▶ **Assignment**
Exact copy without images: repeat every entry as written.

▶ **Given records**
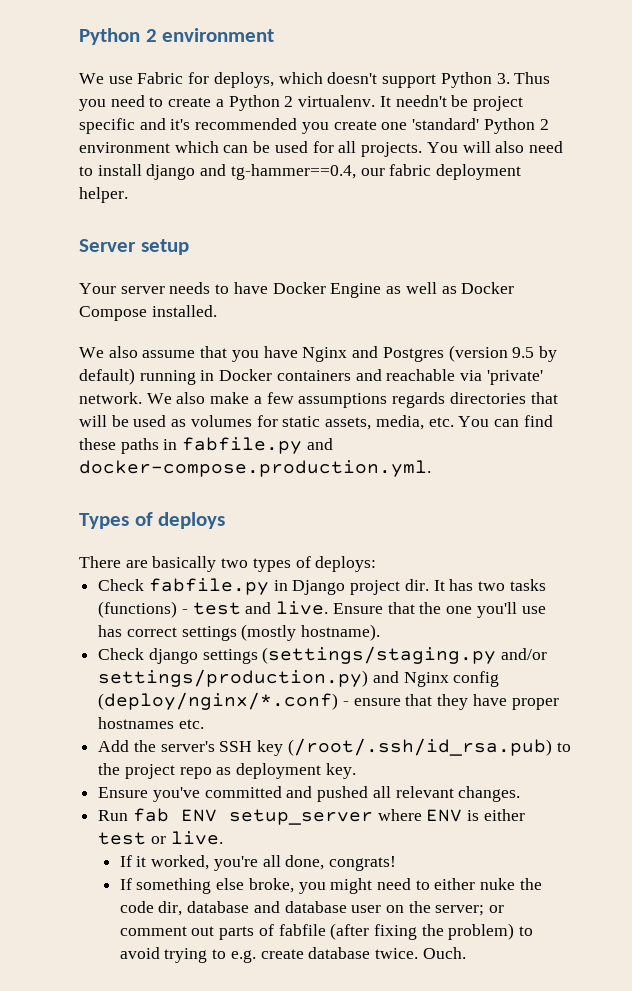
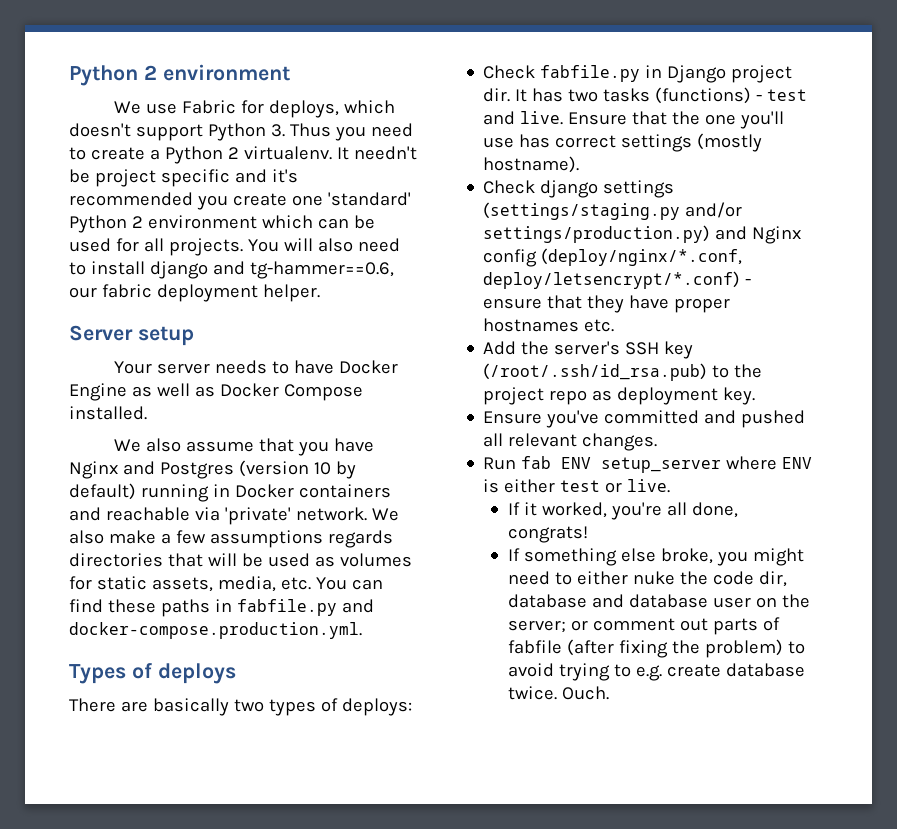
[230,164,356,180] tg-hammer==0.4, -> [249,261,394,279] tg-hammer==0.6,
[512,347,535,358] 9.5 -> [313,462,331,475] 10
[98,692,339,710] (deploy/nginx/*.conf) -> [541,248,743,266] [483,271,741,289] (deploy/nginx/*.conf, deploy/letsencrypt/*.conf)

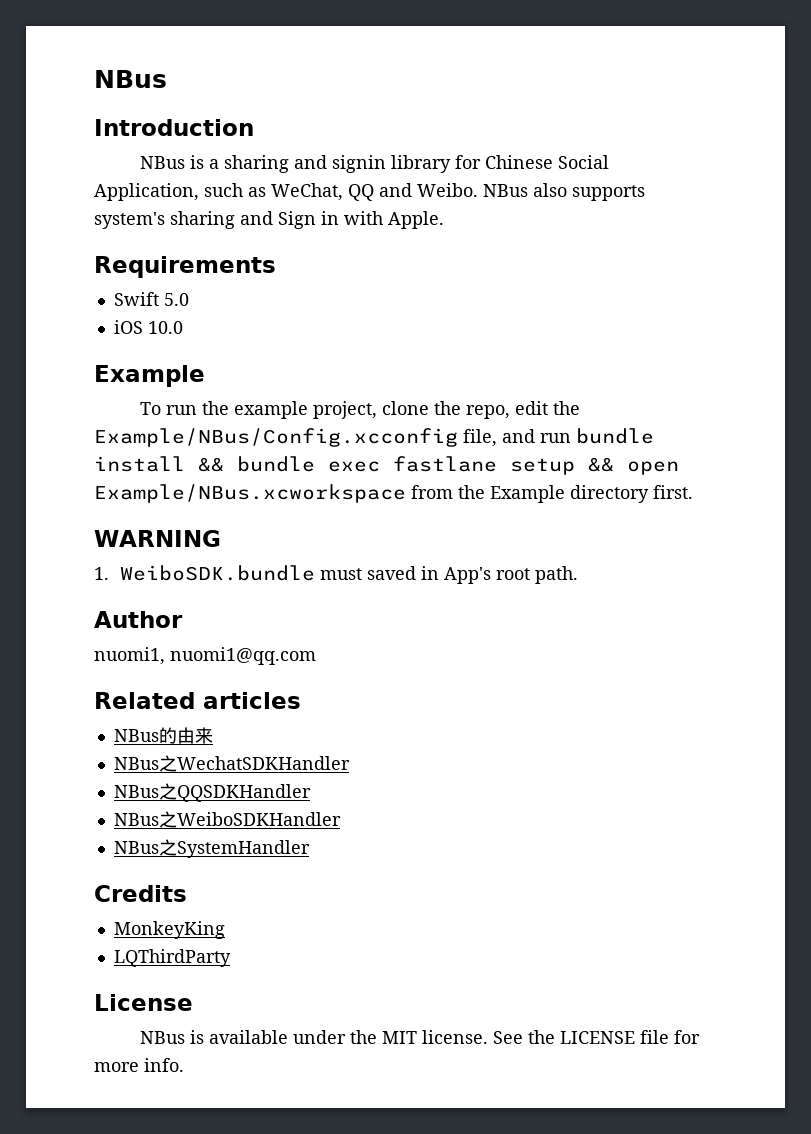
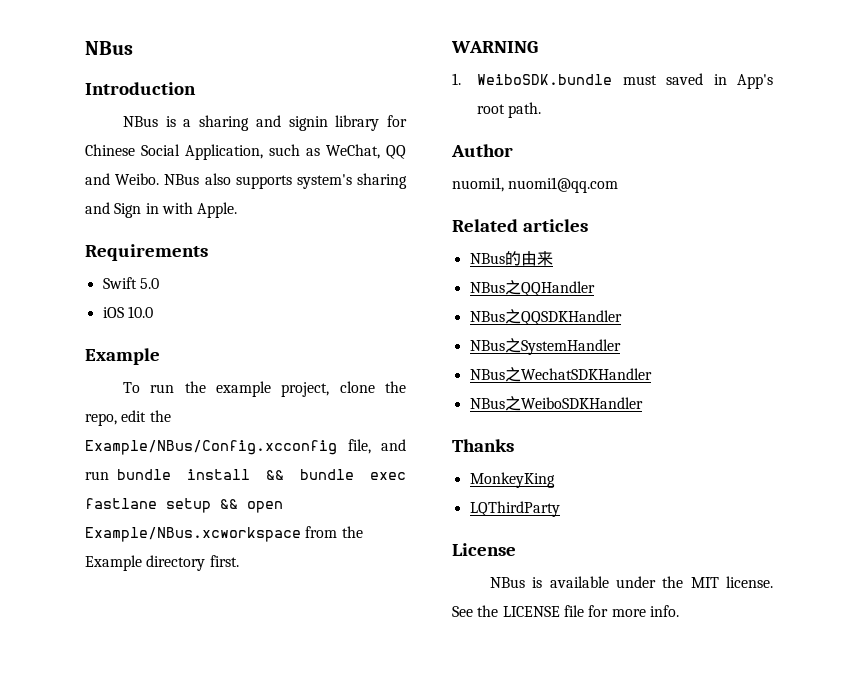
[176,756,350,770] WechatSDKHandler -> [520,281,595,296] QQHandler
[176,812,341,826] [113,839,310,858] [94,885,187,902] WeiboSDKHandler // NBus之SystemHandler // Credits -> [520,339,621,355] [469,367,652,382] [469,396,643,411] [452,439,514,452] SystemHandler // NBus之WechatSDKHandler // NBus之WeiboSDKHandler // Thanks

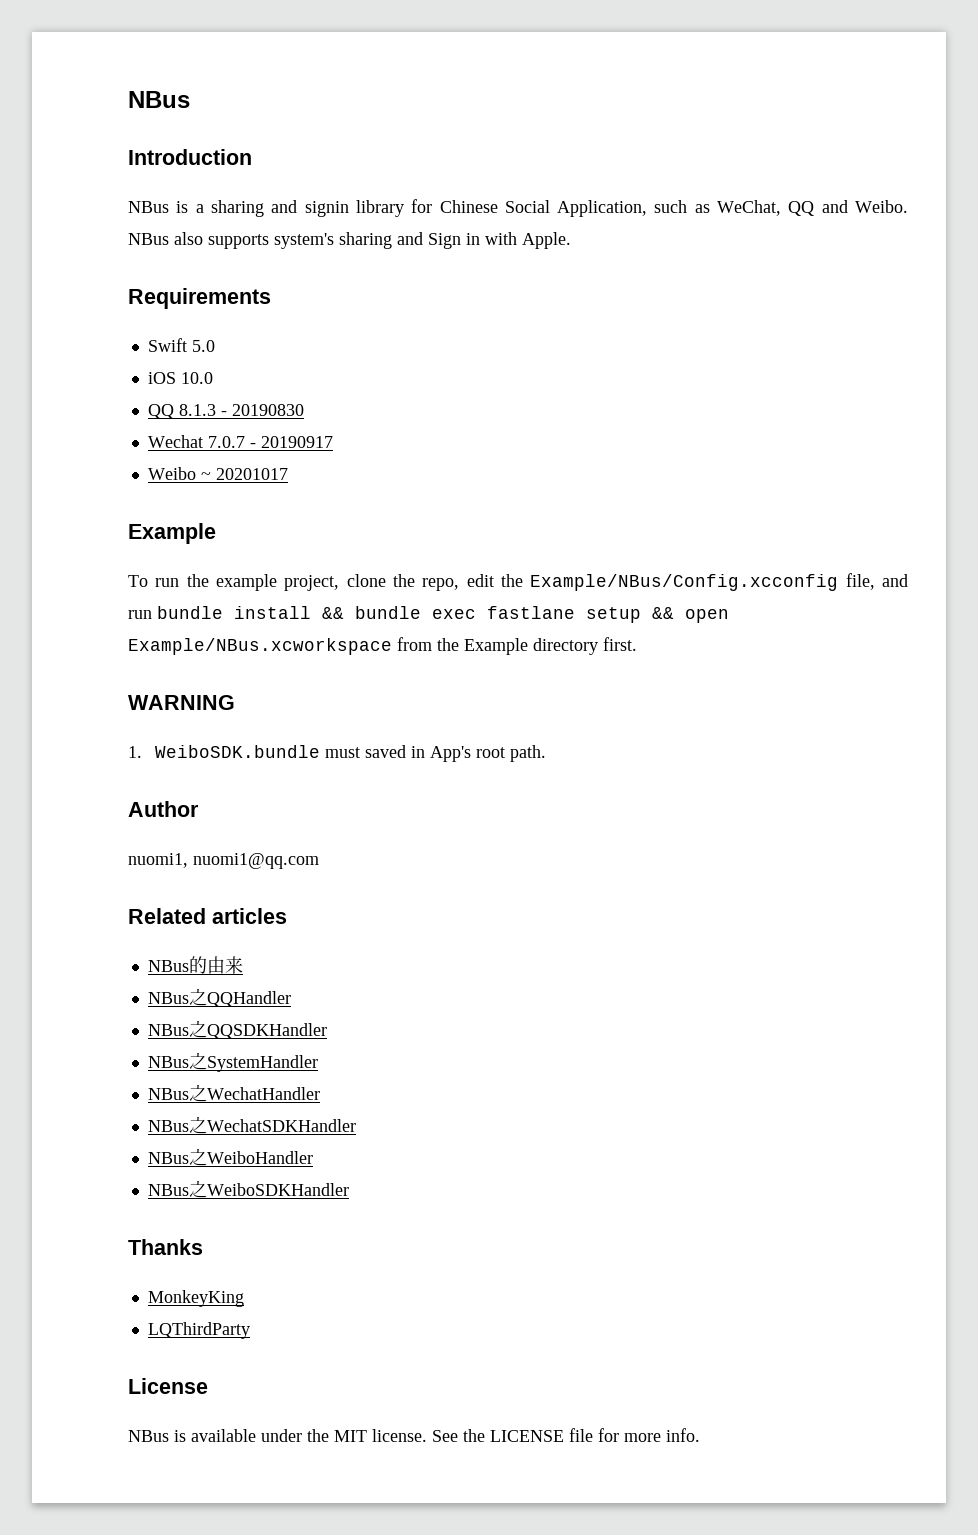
(153, 312) none -> [147,404,304,419] [147,435,333,448] [147,467,288,480] // QQ 8.1.3 - 20190830 // Wechat 7.0.7 - 20190917 // Weibo ~ 20201017
(621, 347) none -> [147,1084,320,1102] // NBus之WechatHandler
(652, 374) none -> [147,1148,313,1166] // NBus之WeiboHandler

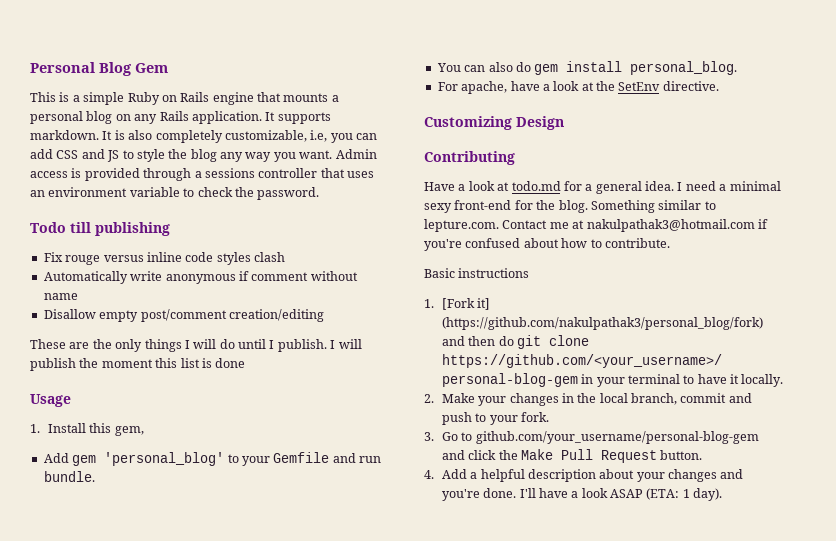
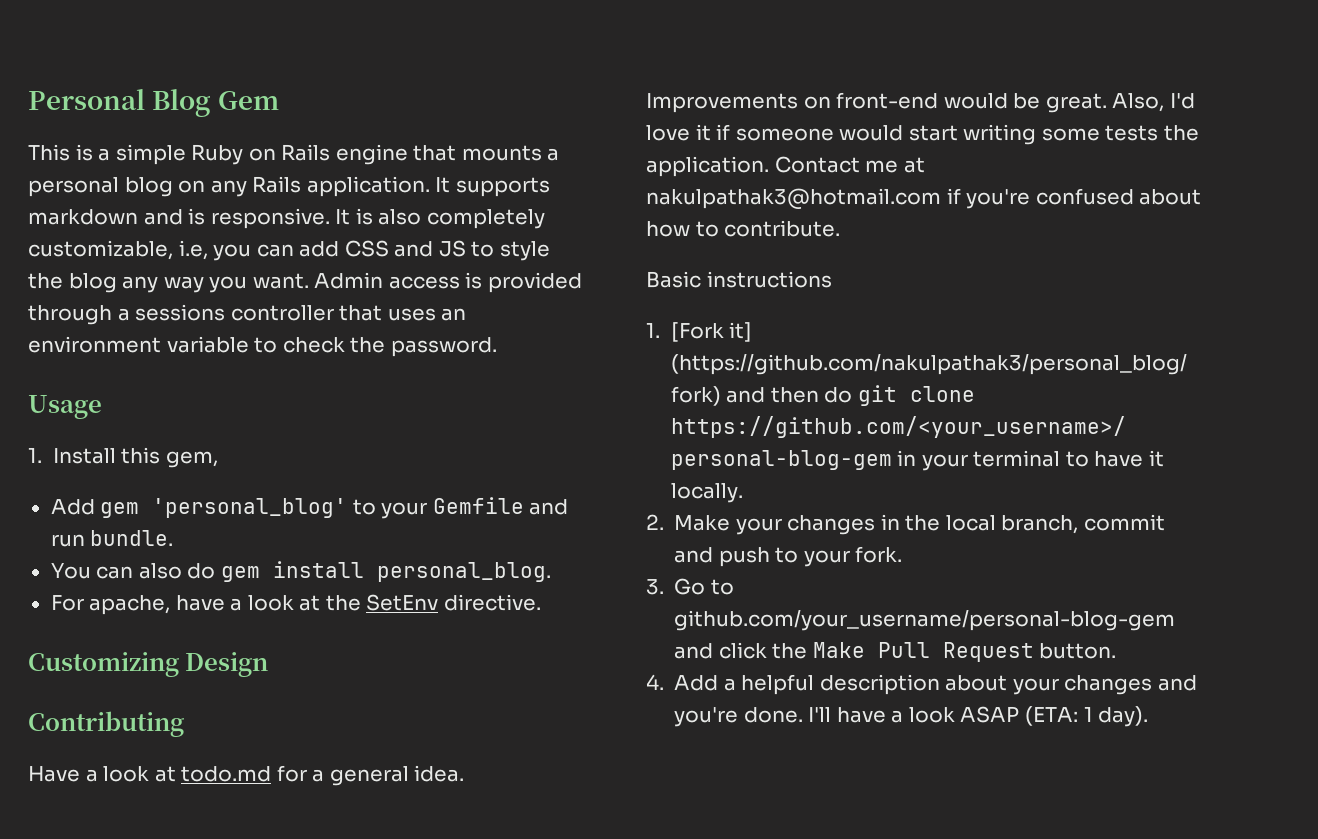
[30,130,99,140] markdown. -> [28,208,330,229] markdown and is responsive.
[30,222,170,236] [43,252,285,265] [43,271,358,284] [43,293,78,300] [43,309,324,322] [30,339,362,352] [30,358,246,371] // Todo till publishing // Fix rouge versus inline code styles clash // Automatically write anonymous if comment without name // Disallow empty post/comment creation/editing // These are the only things I will do until I publish. I will publish the moment this list is done -> (497, 347) none
[677,181,781,191] [424,200,716,213] [424,219,499,232] I need a minimal sexy front-end for the blog. Something similar to lepture.com. -> [646,92,1195,113] [646,124,1199,145] [646,156,769,177] Improvements on front-end would be great. Also, I'd love it if someone would start writing some tests the application.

▶ **Result of this task**
[230,164,356,180] tg-hammer==0.4, -> [249,261,394,279] tg-hammer==0.6,
[512,347,535,358] 9.5 -> [313,462,331,475] 10
[98,692,339,710] (deploy/nginx/*.conf) -> [541,248,743,266] [483,271,741,289] (deploy/nginx/*.conf, deploy/letsencrypt/*.conf)

[176,756,350,770] WechatSDKHandler -> [520,281,595,296] QQHandler
[176,812,341,826] [113,839,310,858] [94,885,187,902] WeiboSDKHandler // NBus之SystemHandler // Credits -> [520,339,621,355] [469,367,652,382] [469,396,643,411] [452,439,514,452] SystemHandler // NBus之WechatSDKHandler // NBus之WeiboSDKHandler // Thanks

(153, 312) none -> [147,404,304,419] [147,435,333,448] [147,467,288,480] // QQ 8.1.3 - 20190830 // Wechat 7.0.7 - 20190917 // Weibo ~ 20201017
(621, 347) none -> [147,1084,320,1102] // NBus之WechatHandler
(652, 374) none -> [147,1148,313,1166] // NBus之WeiboHandler

[30,130,99,140] markdown. -> [28,208,330,229] markdown and is responsive.
[30,222,170,236] [43,252,285,265] [43,271,358,284] [43,293,78,300] [43,309,324,322] [30,339,362,352] [30,358,246,371] // Todo till publishing // Fix rouge versus inline code styles clash // Automatically write anonymous if comment without name // Disallow empty post/comment creation/editing // These are the only things I will do until I publish. I will publish the moment this list is done -> (497, 347) none
[677,181,781,191] [424,200,716,213] [424,219,499,232] I need a minimal sexy front-end for the blog. Something similar to lepture.com. -> [646,92,1195,113] [646,124,1199,145] [646,156,769,177] Improvements on front-end would be great. Also, I'd love it if someone would start writing some tests the application.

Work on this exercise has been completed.